4. Negative pregnancy test for women of childbearing potential

Exclusion Criteria:

1. Any disorder or condition related to any venous thrombosis, embolism, or ischemia within the past 3 months

2. Any disorder or condition related to arterial thrombosis including: ischemia, stroke, MI, or stent placement, within past 6 months

3. Any valve replacement and/or repair of left atrial appendance occlusion device

4. Sinusoidal obstruction syndrom (veno-occlusive disease) or cytopkine release syndrome associated with CAR-T cell therapy

5. Refusal to accept blood products

6. Liver enzyme blood levels greater than 3× the upper limit of normal (ULN)

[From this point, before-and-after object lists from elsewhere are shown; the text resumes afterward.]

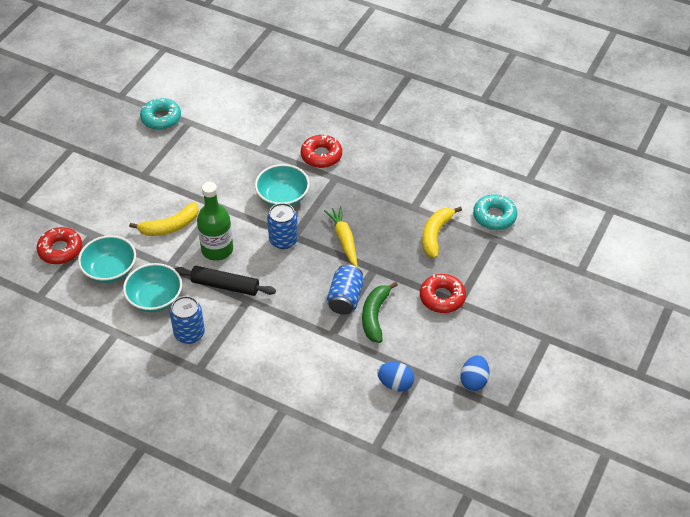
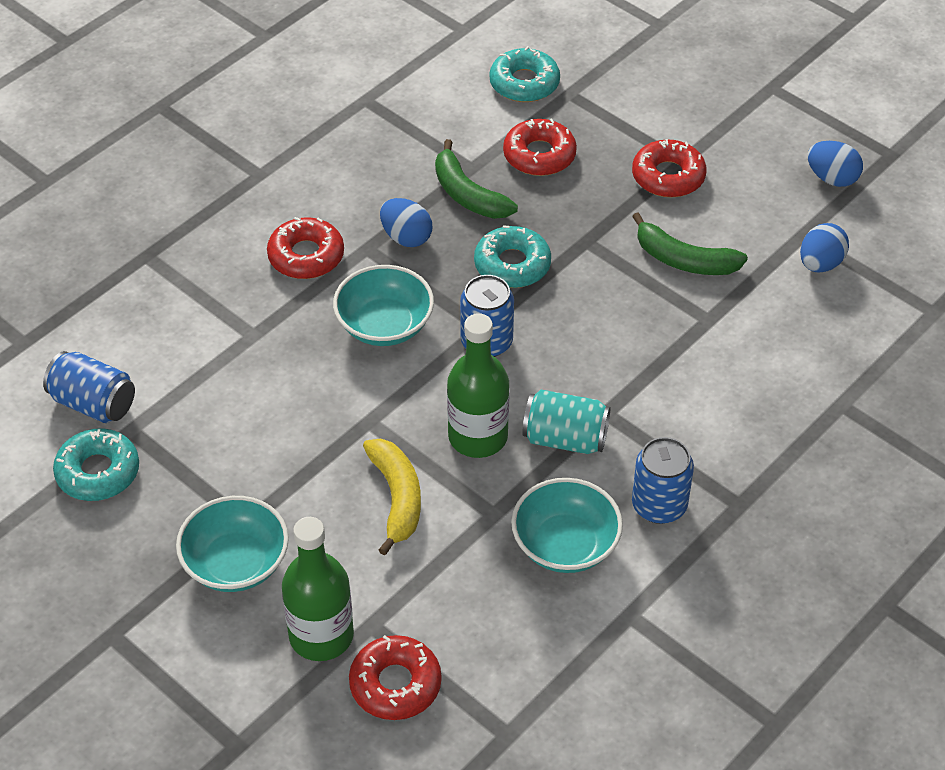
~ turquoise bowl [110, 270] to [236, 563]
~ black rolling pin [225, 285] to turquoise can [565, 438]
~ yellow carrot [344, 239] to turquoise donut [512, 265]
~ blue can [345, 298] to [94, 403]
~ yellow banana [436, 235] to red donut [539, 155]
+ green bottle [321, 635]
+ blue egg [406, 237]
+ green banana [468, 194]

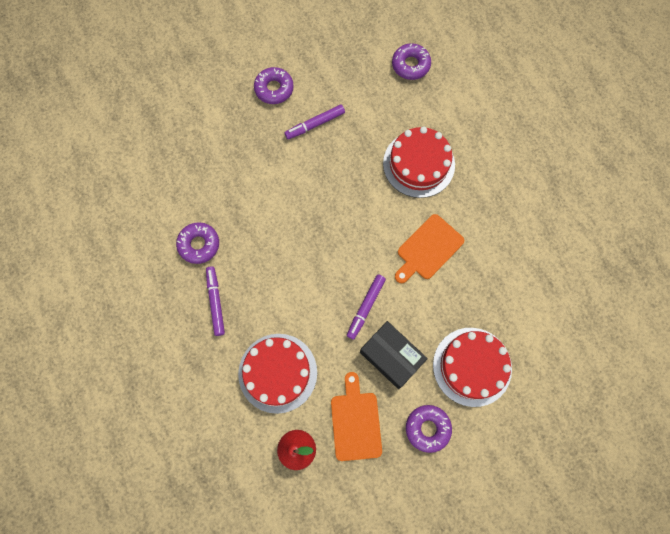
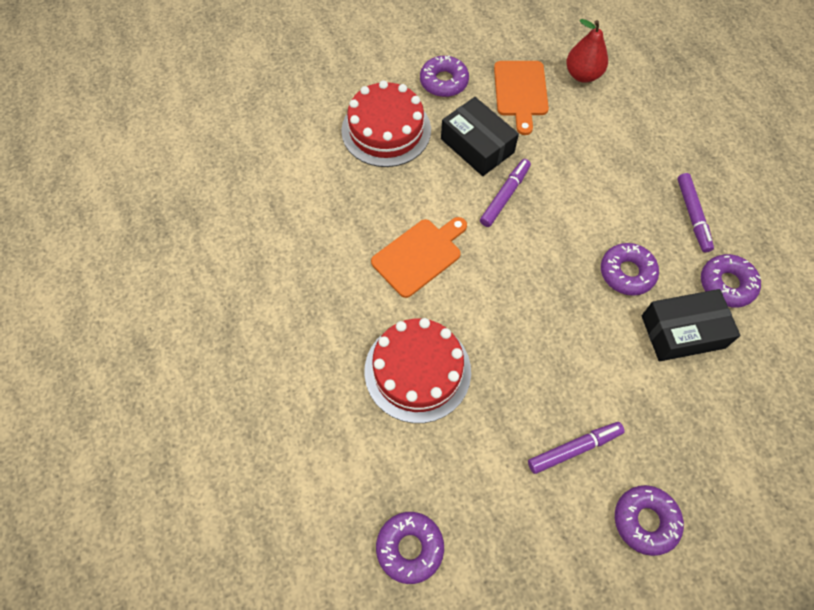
- red cake [277, 373]
+ purple donut [627, 273]
+ black box [682, 331]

7. Blood creatinine level greater than 3× ULN

8. Received platelet inhibitor drugs, cyclooxygenase-2 (COX-2) inhibitors, or nonsteroidal anti-inflammatory drugs within 5 days prior to infusion

9. Currently (at the time of randomization) receiving anticoagulant therapy or antiplatelet therapy. Low dose prophylaxis for line clots is not excluded.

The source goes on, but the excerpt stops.